> **Exercise objective**
An exact, picture-free copy of the listing is required.

START Dataset

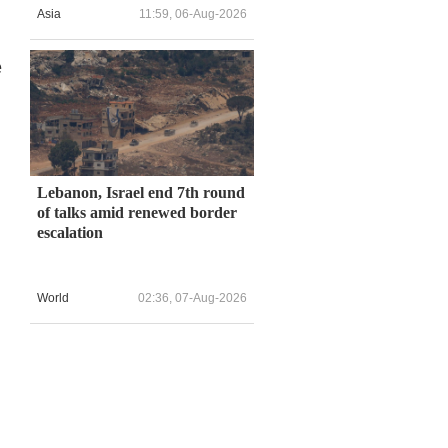
Asia
11:59, 06-Aug-2026
e
Lebanon, Israel end 7th round
of talks amid renewed border
escalation
World
02:36, 07-Aug-2026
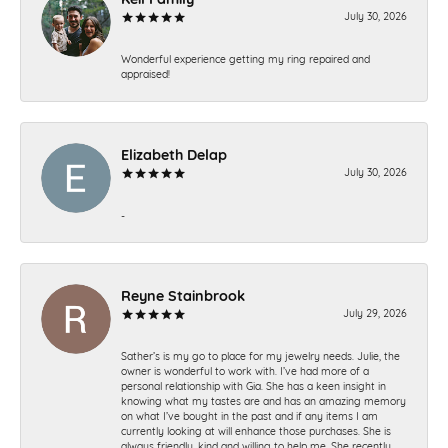
July 30, 2026
Wonderful experience getting my ring repaired and
appraised!
Elizabeth Delap
July 30, 2026
-
Reyne Stainbrook
July 29, 2026
Sather’s is my go to place for my jewelry needs. Julie, the
owner is wonderful to work with. I’ve had more of a
personal relationship with Gia. She has a keen insight in
knowing what my tastes are and has an amazing memory
on what I’ve bought in the past and if any items I am
currently looking at will enhance those purchases. She is
always friendly, kind and willing to help me. She recently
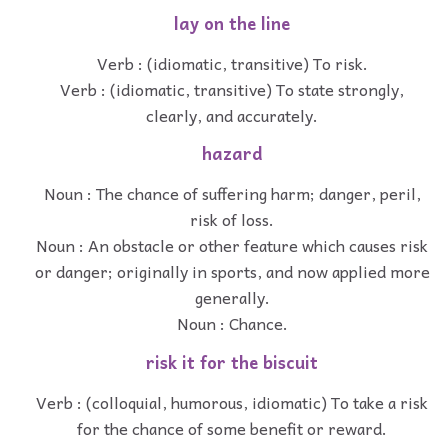
lay on the line
Verb : (idiomatic, transitive) To risk.
Verb : (idiomatic, transitive) To state strongly,
clearly, and accurately.
hazard
Noun : The chance of suffering harm; danger, peril,
risk of loss.
Noun : An obstacle or other feature which causes risk
or danger; originally in sports, and now applied more
generally.
Noun : Chance.
risk it for the biscuit
Verb : (colloquial, humorous, idiomatic) To take a risk
for the chance of some benefit or reward.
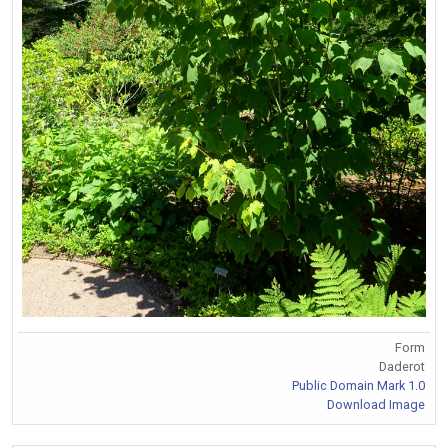
Form
Daderot
Public Domain Mark 1.0
Download Image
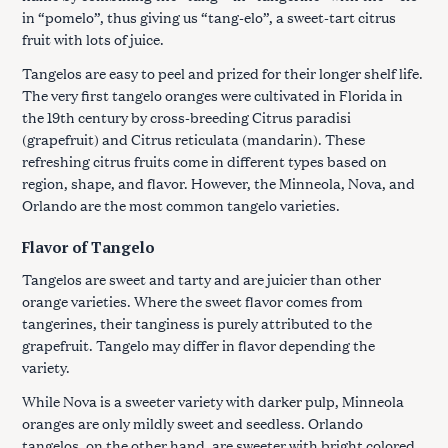
in “pomelo”, thus giving us “tang-elo”, a sweet-tart citrus
fruit with lots of juice.
Tangelos are easy to peel and prized for their longer shelf life.
The very first tangelo oranges were cultivated in Florida in
the 19th century by cross-breeding Citrus paradisi
(grapefruit) and Citrus reticulata (mandarin). These
refreshing citrus fruits come in different types based on
region, shape, and flavor. However, the Minneola, Nova, and
Orlando are the most common tangelo varieties.
Flavor of Tangelo
Tangelos are sweet and tarty and are juicier than other
orange varieties. Where the sweet flavor comes from
tangerines, their tanginess is purely attributed to the
grapefruit. Tangelo may differ in flavor depending the
variety.
While Nova is a sweeter variety with darker pulp, Minneola
oranges are only mildly sweet and seedless. Orlando
tangelos, on the other hand, are sweeter with bright colored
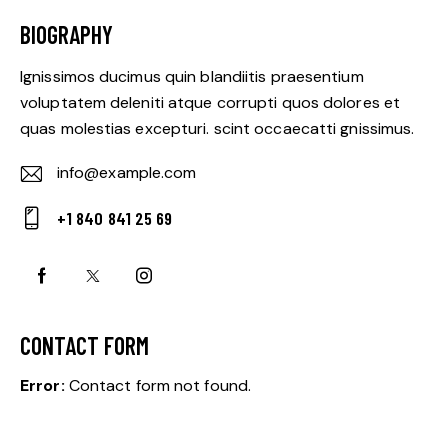
BIOGRAPHY
Ignissimos ducimus quin blandiitis praesentium
voluptatem deleniti atque corrupti quos dolores et
quas molestias excepturi. scint occaecatti gnissimus.
info@example.com
E-
+1 840 841 25 69
m
Ph
ail:
on
e:
CONTACT FORM
Error:
Contact form not found.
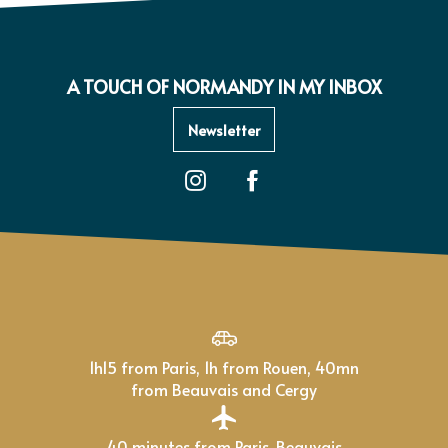
A TOUCH OF NORMANDY IN MY INBOX
Newsletter
1h15 from Paris, 1h from Rouen, 40mn
from Beauvais and Cergy
40 minutes from Paris-Beauvais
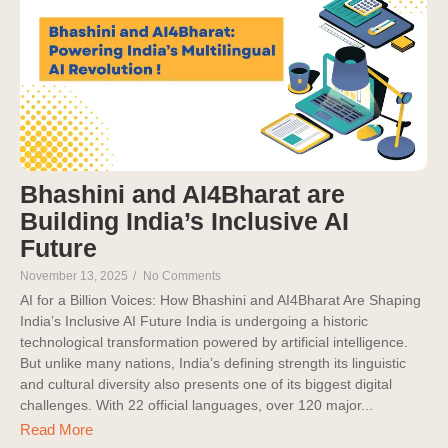
Bhashini and AI4Bharat are
Building India’s Inclusive AI
Future
November 13, 2025
/
No Comments
AI for a Billion Voices: How Bhashini and AI4Bharat Are Shaping
India’s Inclusive AI Future India is undergoing a historic
technological transformation powered by artificial intelligence.
But unlike many nations, India’s defining strength its linguistic
and cultural diversity also presents one of its biggest digital
challenges. With 22 official languages, over 120 major...
Read More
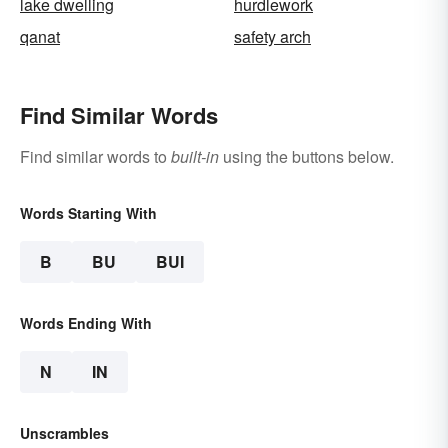
lake dwelling
hurdlework
qanat
safety arch
Find Similar Words
Find similar words to
built-in
using the buttons below.
Words Starting With
B
BU
BUI
Words Ending With
N
IN
Unscrambles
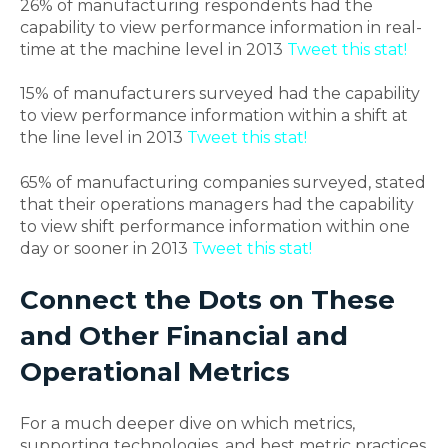
26% of manufacturing respondents had the
capability to view performance information in real-
time at the machine level in 2013
Tweet this stat!
15% of manufacturers surveyed had the capability
to view performance information within a shift at
the line level in 2013
Tweet this stat!
65% of manufacturing companies surveyed, stated
that their operations managers had the capability
to view shift performance information within one
day or sooner in 2013
Tweet this stat!
Connect the Dots on These
and Other Financial and
Operational Metrics
For a much deeper dive on which metrics,
supporting technologies, and best metric practices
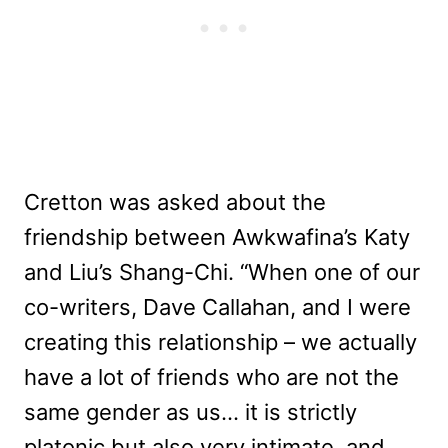
Cretton was asked about the
friendship between Awkwafina’s Katy
and Liu’s Shang-Chi. “When one of our
co-writers, Dave Callahan, and I were
creating this relationship – we actually
have a lot of friends who are not the
same gender as us… it is strictly
platonic but also very intimate, and,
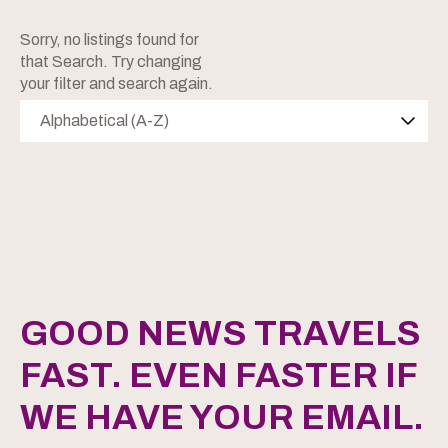
Sorry, no listings found for
that Search. Try changing
your filter and search again.
Alphabetical (A-Z)
GOOD NEWS TRAVELS
FAST. EVEN FASTER IF
WE HAVE YOUR EMAIL.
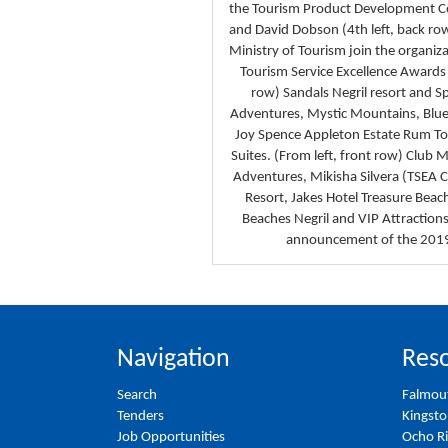
the Tourism Product Development 
and David Dobson (4th left, back row)
Ministry of Tourism join the organiza
Tourism Service Excellence Awards 
row) Sandals Negril resort and 
Adventures, Mystic Mountains, Blue
Joy Spence Appleton Estate Rum Tou
Suites. (From left, front row) Club
Adventures, Mikisha Silvera (TSEA 
Resort, Jakes Hotel Treasure Beach
Beaches Negril and VIP Attraction
announcement of the 2019 
Navigation
Reso
Search
Falmou
Tenders
Kingst
Job Opportunities
Ocho R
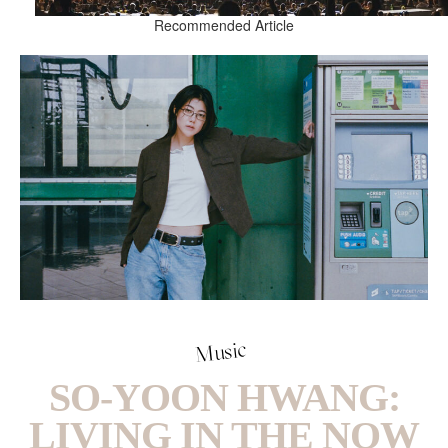
Recommended Article
Music
SO-YOON HWANG:
LIVING IN THE NOW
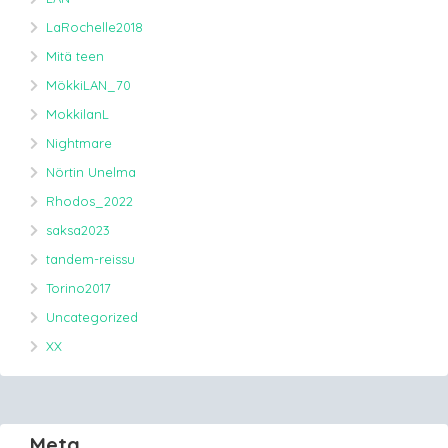
LaRochelle2018
Mitä teen
MökkiLAN_70
MokkilanL
Nightmare
Nörtin Unelma
Rhodos_2022
saksa2023
tandem-reissu
Torino2017
Uncategorized
XX
Meta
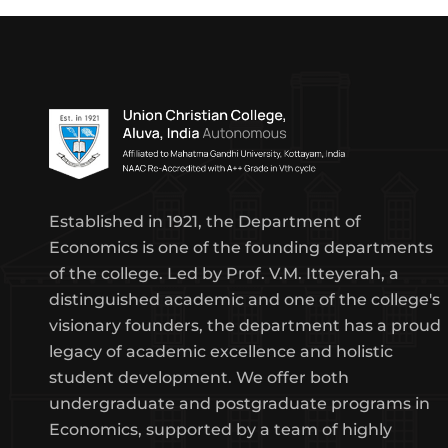
Established in 1921, the Department of
Economics is one of the founding departments
of the college. Led by Prof. V.M. Itteyerah, a
distinguished academic and one of the college's
visionary founders, the department has a proud
legacy of academic excellence and holistic
student development. We offer both
undergraduate and postgraduate programs in
Economics, supported by a team of highly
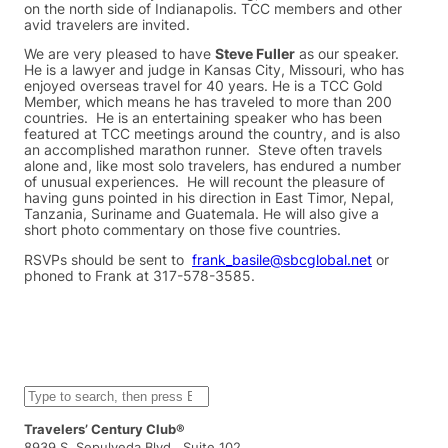
on the north side of Indianapolis. TCC members and other
avid travelers are invited.
We are very pleased to have
Steve Fuller
as our speaker.
He is a lawyer and judge in Kansas City, Missouri, who has
enjoyed overseas travel for 40 years. He is a TCC Gold
Member, which means he has traveled to more than 200
countries. He is an entertaining speaker who has been
featured at TCC meetings around the country, and is also
an accomplished marathon runner. Steve often travels
alone and, like most solo travelers, has endured a number
of unusual experiences. He will recount the pleasure of
having guns pointed in his direction in East Timor, Nepal,
Tanzania, Suriname and Guatemala. He will also give a
short photo commentary on those five countries.
RSVPs should be sent to
frank_basile@sbcglobal.net
or
phoned to Frank at 317-578-3585.
S
e
a
Travelers’ Century Club®
r
8939 S. Sepulveda Blvd., Suite 102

END Dataset

> **Response to this task**
Asia
11:59, 06-Aug-2026
e
Lebanon, Israel end 7th round
of talks amid renewed border
escalation
World
02:36, 07-Aug-2026
July 30, 2026
Wonderful experience getting my ring repaired and
appraised!
Elizabeth Delap
July 30, 2026
-
Reyne Stainbrook
July 29, 2026
Sather’s is my go to place for my jewelry needs. Julie, the
owner is wonderful to work with. I’ve had more of a
personal relationship with Gia. She has a keen insight in
knowing what my tastes are and has an amazing memory
on what I’ve bought in the past and if any items I am
currently looking at will enhance those purchases. She is
always friendly, kind and willing to help me. She recently
lay on the line
Verb : (idiomatic, transitive) To risk.
Verb : (idiomatic, transitive) To state strongly,
clearly, and accurately.
hazard
Noun : The chance of suffering harm; danger, peril,
risk of loss.
Noun : An obstacle or other feature which causes risk
or danger; originally in sports, and now applied more
generally.
Noun : Chance.
risk it for the biscuit
Verb : (colloquial, humorous, idiomatic) To take a risk
for the chance of some benefit or reward.
Form
Daderot
Public Domain Mark 1.0
Download Image
in “pomelo”, thus giving us “tang-elo”, a sweet-tart citrus
fruit with lots of juice.
Tangelos are easy to peel and prized for their longer shelf life.
The very first tangelo oranges were cultivated in Florida in
the 19th century by cross-breeding Citrus paradisi
(grapefruit) and Citrus reticulata (mandarin). These
refreshing citrus fruits come in different types based on
region, shape, and flavor. However, the Minneola, Nova, and
Orlando are the most common tangelo varieties.
Flavor of Tangelo
Tangelos are sweet and tarty and are juicier than other
orange varieties. Where the sweet flavor comes from
tangerines, their tanginess is purely attributed to the
grapefruit. Tangelo may differ in flavor depending the
variety.
While Nova is a sweeter variety with darker pulp, Minneola
oranges are only mildly sweet and seedless. Orlando
tangelos, on the other hand, are sweeter with bright colored
BIOGRAPHY
Ignissimos ducimus quin blandiitis praesentium
voluptatem deleniti atque corrupti quos dolores et
quas molestias excepturi. scint occaecatti gnissimus.
info@example.com
E-
+1 840 841 25 69
m
Ph
ail:
on
e:
CONTACT FORM
Error:
Contact form not found.
A TOUCH OF NORMANDY IN MY INBOX
Newsletter
1h15 from Paris, 1h from Rouen, 40mn
from Beauvais and Cergy
40 minutes from Paris-Beauvais
Bhashini and AI4Bharat are
Building India’s Inclusive AI
Future
November 13, 2025
/
No Comments
AI for a Billion Voices: How Bhashini and AI4Bharat Are Shaping
India’s Inclusive AI Future India is undergoing a historic
technological transformation powered by artificial intelligence.
But unlike many nations, India’s defining strength its linguistic
and cultural diversity also presents one of its biggest digital
challenges. With 22 official languages, over 120 major...
Read More
lake dwelling
hurdlework
qanat
safety arch
Find Similar Words
Find similar words to
built-in
using the buttons below.
Words Starting With
B
BU
BUI
Words Ending With
N
IN
Unscrambles
26% of manufacturing respondents had the
capability to view performance information in real-
time at the machine level in 2013
Tweet this stat!
15% of manufacturers surveyed had the capability
to view performance information within a shift at
the line level in 2013
Tweet this stat!
65% of manufacturing companies surveyed, stated
that their operations managers had the capability
to view shift performance information within one
day or sooner in 2013
Tweet this stat!
Connect the Dots on These
and Other Financial and
Operational Metrics
For a much deeper dive on which metrics,
supporting technologies, and best metric practices
Cretton was asked about the
friendship between Awkwafina’s Katy
and Liu’s Shang-Chi. “When one of our
co-writers, Dave Callahan, and I were
creating this relationship – we actually
have a lot of friends who are not the
same gender as us… it is strictly
platonic but also very intimate, and,
Sorry, no listings found for
that Search. Try changing
your filter and search again.
Alphabetical (A-Z)
GOOD NEWS TRAVELS
FAST. EVEN FASTER IF
WE HAVE YOUR EMAIL.
the Tourism Product Development 
and David Dobson (4th left, back row)
Ministry of Tourism join the organiza
Tourism Service Excellence Awards 
row) Sandals Negril resort and 
Adventures, Mystic Mountains, Blue
Joy Spence Appleton Estate Rum Tou
Suites. (From left, front row) Club
Adventures, Mikisha Silvera (TSEA 
Resort, Jakes Hotel Treasure Beach
Beaches Negril and VIP Attraction
announcement of the 2019 
Navigation
Reso
Search
Falmou
Tenders
Kingst
Job Opportunities
Ocho R
Recommended Article
Music
SO-YOON HWANG:
LIVING IN THE NOW
LaRochelle2018
Mitä teen
MökkiLAN_70
MokkilanL
Nightmare
Nörtin Unelma
Rhodos_2022
saksa2023
tandem-reissu
Torino2017
Uncategorized
XX
Meta
Established in 1921, the Department of
Economics is one of the founding departments
of the college. Led by Prof. V.M. Itteyerah, a
distinguished academic and one of the college's
visionary founders, the department has a proud
legacy of academic excellence and holistic
student development. We offer both
undergraduate and postgraduate programs in
Economics, supported by a team of highly
on the north side of Indianapolis. TCC members and other
avid travelers are invited.
We are very pleased to have
Steve Fuller
as our speaker.
He is a lawyer and judge in Kansas City, Missouri, who has
enjoyed overseas travel for 40 years. He is a TCC Gold
Member, which means he has traveled to more than 200
countries. He is an entertaining speaker who has been
featured at TCC meetings around the country, and is also
an accomplished marathon runner. Steve often travels
alone and, like most solo travelers, has endured a number
of unusual experiences. He will recount the pleasure of
having guns pointed in his direction in East Timor, Nepal,
Tanzania, Suriname and Guatemala. He will also give a
short photo commentary on those five countries.
RSVPs should be sent to
frank_basile@sbcglobal.net
or
phoned to Frank at 317-578-3585.
S
e
a
Travelers’ Century Club®
r
8939 S. Sepulveda Blvd., Suite 102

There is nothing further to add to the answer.